I heard his excited voice raised as he spoke first to my sisters and then the distant slam of the veranda door as he ran to Mum.

I didn't know what to do. Whether to take a flying leap to the back fence and clamber over it through the bamboos to the next street, or perhaps pretend I'd found the book up there in a little tent someone else had propped up in times before I had gained access to the shed roof.

Whatever, it was too late to escape as the back door was flung open and my mother came striding down the yard with the pot stick from the laundry in her grasp.

Hard on her heels came my two sisters, Dolly looking anxious, Bess with a smirk of pleasure spoiling her mouth.

At Mum's elbow was Bobbie, eager to have his story proven right this time.

He clambered up the almond tree and looked across at me, grinning.
"See, she's still got it. It's one of Phil's books isn't it?"

Mum looked up at me, peering miserably down at their faces and the large, brutal pot stick held in her large, capable hand and said one word.

"Down!"

I came down obediently and stood before her with the offending book stuffed down my sweater. She held her hand out and I gave the book to her, my eyes on the pot stick.
Mum took the book and turned the pages, Longfellow's glorious passages flowing to her stunned realization.
Bobbie smiled up at her, all dimples and shining brown eyes and said,
"She's got one of Phil's books Mum. Will she get into trouble for it?"

Mum looked at him with a puzzled expression and then did something totally unexpected.
She turned on him and administered a sharp smack on the ear.
"No" she snapped "She won't be getting into trouble, at all."
Somehow I knew the smack had been for nearly putting her in the wrong.

Bobbie gave her as poisonous look as he dared and fled to the back door, howling. There was a distant slam as the door to the room he slept in shut loudly.
Mum looked at me kindly and asked
"Do you like poetry?"
"Yes," I answered "Especially Longfellow. He wrote Hiawatha. That's wonderful."
Her eyes twinkled in amusement.
"You've read that too, have you?"
"Yes, and most of his other works in the grey covered book with the gold edged pages."
"Well, you are a surprise to be sure. I like poetry too. "
'
She glanced at her elder daughters and frowned at them.

"It wouldn't hurt you two to try to improve your minds the way she has. Don't you say a word to your brother about this. There's no reason why he can't share his books."

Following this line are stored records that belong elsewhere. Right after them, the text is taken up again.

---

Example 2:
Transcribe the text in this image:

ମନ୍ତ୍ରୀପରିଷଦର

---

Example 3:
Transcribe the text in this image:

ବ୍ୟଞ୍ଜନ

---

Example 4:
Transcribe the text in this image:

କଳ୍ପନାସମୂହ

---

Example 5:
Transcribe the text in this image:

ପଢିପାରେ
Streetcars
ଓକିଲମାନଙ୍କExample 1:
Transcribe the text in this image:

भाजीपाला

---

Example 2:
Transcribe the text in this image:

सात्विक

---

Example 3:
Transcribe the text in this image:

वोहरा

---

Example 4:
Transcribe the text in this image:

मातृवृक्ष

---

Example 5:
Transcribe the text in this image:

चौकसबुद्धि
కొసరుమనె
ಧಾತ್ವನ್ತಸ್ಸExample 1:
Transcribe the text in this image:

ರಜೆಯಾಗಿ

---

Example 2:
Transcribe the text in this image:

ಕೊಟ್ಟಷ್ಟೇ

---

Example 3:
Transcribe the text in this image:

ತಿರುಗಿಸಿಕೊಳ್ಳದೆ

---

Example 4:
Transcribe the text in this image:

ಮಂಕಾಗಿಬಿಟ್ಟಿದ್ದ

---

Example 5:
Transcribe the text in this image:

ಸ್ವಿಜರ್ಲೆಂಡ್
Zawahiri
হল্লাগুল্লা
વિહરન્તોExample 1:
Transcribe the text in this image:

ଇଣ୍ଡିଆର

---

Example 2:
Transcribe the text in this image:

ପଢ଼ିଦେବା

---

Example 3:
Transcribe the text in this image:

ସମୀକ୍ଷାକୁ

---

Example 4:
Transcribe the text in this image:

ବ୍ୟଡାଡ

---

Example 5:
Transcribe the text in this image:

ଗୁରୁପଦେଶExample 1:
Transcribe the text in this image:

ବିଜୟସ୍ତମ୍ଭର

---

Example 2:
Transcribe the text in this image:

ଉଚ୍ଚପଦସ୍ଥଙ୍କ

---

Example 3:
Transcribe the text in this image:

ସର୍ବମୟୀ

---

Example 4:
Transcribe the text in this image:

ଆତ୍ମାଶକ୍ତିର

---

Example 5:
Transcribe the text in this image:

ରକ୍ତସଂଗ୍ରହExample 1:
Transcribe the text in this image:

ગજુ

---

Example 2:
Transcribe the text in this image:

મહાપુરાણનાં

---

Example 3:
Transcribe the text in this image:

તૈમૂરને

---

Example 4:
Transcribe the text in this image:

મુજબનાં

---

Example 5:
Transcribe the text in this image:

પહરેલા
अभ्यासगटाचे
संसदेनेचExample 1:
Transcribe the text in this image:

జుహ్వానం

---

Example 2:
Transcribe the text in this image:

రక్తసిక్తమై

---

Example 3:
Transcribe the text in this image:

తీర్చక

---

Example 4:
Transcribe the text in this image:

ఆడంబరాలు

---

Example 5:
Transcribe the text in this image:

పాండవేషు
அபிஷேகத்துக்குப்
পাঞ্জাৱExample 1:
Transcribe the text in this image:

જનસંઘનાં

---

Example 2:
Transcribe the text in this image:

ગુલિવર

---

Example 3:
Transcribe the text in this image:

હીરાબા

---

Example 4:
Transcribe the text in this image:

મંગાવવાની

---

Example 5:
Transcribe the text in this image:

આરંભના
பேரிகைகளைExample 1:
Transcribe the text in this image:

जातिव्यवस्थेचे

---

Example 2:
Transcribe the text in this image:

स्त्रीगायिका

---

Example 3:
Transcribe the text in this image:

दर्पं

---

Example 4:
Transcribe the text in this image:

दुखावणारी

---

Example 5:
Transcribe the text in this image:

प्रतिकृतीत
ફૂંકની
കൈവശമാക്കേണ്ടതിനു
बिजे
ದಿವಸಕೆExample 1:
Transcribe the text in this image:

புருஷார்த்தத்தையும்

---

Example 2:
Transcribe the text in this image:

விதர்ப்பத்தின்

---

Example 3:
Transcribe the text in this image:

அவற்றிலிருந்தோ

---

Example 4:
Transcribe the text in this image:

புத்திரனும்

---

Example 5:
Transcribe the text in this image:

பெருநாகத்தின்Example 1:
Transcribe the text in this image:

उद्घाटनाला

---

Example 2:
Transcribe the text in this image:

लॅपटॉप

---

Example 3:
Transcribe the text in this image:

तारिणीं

She reached an arm towards me and wrapped me in a warm, encompassing embrace.
I immediately began to cry while Dolly's brown eyes filled with tears in sympathy.
Bess's full mouth twisted in a sneer. I knew she was put out because I had not only escaped
punishment, but had gained Mum's approval. No fun in that!

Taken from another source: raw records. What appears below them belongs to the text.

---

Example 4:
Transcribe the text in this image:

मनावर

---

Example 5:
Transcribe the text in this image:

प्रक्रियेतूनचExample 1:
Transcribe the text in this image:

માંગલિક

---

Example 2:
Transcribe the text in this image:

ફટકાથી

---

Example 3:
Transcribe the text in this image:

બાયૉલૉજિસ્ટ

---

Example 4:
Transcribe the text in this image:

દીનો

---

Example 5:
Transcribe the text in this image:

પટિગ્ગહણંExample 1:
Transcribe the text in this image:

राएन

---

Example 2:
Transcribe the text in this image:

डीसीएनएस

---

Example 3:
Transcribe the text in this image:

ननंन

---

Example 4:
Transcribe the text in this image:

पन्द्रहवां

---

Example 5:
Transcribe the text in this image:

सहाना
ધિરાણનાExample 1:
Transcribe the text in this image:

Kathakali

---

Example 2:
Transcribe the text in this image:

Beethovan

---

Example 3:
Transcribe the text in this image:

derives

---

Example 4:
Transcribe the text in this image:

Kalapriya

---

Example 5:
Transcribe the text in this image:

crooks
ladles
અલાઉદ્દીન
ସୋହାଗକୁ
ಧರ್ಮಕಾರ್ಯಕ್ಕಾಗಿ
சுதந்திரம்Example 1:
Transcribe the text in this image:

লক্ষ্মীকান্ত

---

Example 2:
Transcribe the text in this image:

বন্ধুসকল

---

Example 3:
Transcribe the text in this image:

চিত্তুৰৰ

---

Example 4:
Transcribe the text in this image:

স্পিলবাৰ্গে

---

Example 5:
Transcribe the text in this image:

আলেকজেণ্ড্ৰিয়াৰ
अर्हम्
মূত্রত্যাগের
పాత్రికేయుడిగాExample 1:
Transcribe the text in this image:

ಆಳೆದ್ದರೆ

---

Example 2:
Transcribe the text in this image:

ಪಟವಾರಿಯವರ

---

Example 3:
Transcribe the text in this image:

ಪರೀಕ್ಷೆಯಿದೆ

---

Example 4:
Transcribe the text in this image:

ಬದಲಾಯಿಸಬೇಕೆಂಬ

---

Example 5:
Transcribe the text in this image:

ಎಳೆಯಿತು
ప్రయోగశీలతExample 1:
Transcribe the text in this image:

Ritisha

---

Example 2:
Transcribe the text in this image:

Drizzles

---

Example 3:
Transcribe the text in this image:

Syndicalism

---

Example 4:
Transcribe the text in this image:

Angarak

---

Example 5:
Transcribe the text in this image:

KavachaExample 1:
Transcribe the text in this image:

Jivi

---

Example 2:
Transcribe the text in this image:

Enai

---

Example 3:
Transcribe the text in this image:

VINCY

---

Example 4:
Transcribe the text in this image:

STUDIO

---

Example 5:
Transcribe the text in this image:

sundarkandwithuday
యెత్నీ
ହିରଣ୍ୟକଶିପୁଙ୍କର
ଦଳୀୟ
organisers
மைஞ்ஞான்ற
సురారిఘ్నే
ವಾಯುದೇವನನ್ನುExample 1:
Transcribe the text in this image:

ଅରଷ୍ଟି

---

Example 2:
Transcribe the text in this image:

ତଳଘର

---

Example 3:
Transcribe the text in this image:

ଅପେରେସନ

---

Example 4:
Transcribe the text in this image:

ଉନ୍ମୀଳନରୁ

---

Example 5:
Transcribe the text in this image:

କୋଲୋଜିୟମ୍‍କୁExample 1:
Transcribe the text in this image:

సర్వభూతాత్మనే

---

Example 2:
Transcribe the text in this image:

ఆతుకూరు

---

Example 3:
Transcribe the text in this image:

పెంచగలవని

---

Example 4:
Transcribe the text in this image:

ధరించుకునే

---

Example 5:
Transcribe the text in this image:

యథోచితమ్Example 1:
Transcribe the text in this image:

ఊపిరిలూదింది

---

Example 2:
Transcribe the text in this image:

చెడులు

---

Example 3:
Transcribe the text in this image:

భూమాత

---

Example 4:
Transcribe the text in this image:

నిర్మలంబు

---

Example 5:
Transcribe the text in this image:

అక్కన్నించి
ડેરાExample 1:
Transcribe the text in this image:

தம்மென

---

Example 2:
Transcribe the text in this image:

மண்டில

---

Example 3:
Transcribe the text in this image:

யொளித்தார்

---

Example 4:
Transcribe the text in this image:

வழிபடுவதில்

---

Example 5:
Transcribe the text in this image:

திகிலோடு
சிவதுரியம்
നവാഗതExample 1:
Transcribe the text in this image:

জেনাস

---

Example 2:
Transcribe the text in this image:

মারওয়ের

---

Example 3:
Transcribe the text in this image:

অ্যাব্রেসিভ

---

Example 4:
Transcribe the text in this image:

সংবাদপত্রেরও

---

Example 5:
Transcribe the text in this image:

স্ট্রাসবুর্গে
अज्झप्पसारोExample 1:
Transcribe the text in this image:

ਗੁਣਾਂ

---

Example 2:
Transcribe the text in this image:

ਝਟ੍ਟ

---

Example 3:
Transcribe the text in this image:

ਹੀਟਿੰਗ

Mum turned towards the house, handing the pot stick to Bess as she passed.
We walked up the yard together, my heart leaping with joy at feeling my mother's arm around me. At the door she let me go and smiled down into my face with her blue, blue eyes.
"Don't let him catch you," she said.
"I won't," I answered.
And, he didn't.

































Recognized

Author Notes
This was how my love of Poetry and all things Literary began. I still love Longfellow's Hiawatha, and used to quote lines from it to my younger brothers and sisters like a story at bed time. My teachers could never fathom where my knowledge of the poets came from as the conditions in which I lived were not really conducive to higher learning. It remained a secret for as long as we lived there. Phil never knew just how much his books meant to me.